Onduidelijk geslacht bij geboorte
Hoe te handelen bij onduidelijk geslacht bij de geboorte
Het niet eenduidig kunnen aangeven van het geslacht van een kind na de geboorte is voor veel ouders en hulpverleners een ingrijpende situatie.
Het is dan van groot belang om zo snel mogelijk duidelijkheid te krijgen over de diagnose, het toe te wijzen geslacht en de behandelingsopties. Daarom is het noodzakelijk om het kind en ouders zo spoedig mogelijk te verwijzen naar een Expertisecentrum Zeldzame Aandoeningen (ECZA) voor DSD-condities. Hier worden kind en ouders begeleid door een multidisciplinair team bestaande uit een kinderendocrinoloog, kindergynaecoloog, een kinderuroloog, een kinderchirurg, een kinderradioloog en een kinderpsycholoog met ervaring op dit gebied.
Het eerste diagnostisch traject duurt over het algemeen 1-3 werkdagen. Aan het einde van het traject worden in een uitvoerig gesprek met ouders alle onderzoeksresultaten besproken.

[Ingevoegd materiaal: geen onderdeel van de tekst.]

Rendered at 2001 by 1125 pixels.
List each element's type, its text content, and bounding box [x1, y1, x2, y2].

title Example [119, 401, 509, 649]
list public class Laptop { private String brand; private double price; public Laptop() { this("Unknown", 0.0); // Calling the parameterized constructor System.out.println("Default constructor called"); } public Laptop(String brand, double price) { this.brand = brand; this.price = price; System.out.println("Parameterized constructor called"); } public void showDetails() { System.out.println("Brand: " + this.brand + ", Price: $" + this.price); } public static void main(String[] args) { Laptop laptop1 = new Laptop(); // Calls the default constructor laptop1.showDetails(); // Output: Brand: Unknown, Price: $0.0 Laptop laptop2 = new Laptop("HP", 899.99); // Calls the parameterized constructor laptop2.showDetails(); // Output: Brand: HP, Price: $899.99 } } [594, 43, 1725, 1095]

Aan ouders wordt geadviseerd om tot die tijd aangifte bij de gemeente uit te stellen of aangifte te doen zonder geslachtstoewijzing.
Handvatten voor gesprek met ouders:
- Feliciteer de ouders met de geboorte van hun kind.
- Vertel ouders dat het genitaal van hun baby er anders uitziet en dat het voor u nog niet mogelijk is om te zeggen of de baby een jongen of een meisje is.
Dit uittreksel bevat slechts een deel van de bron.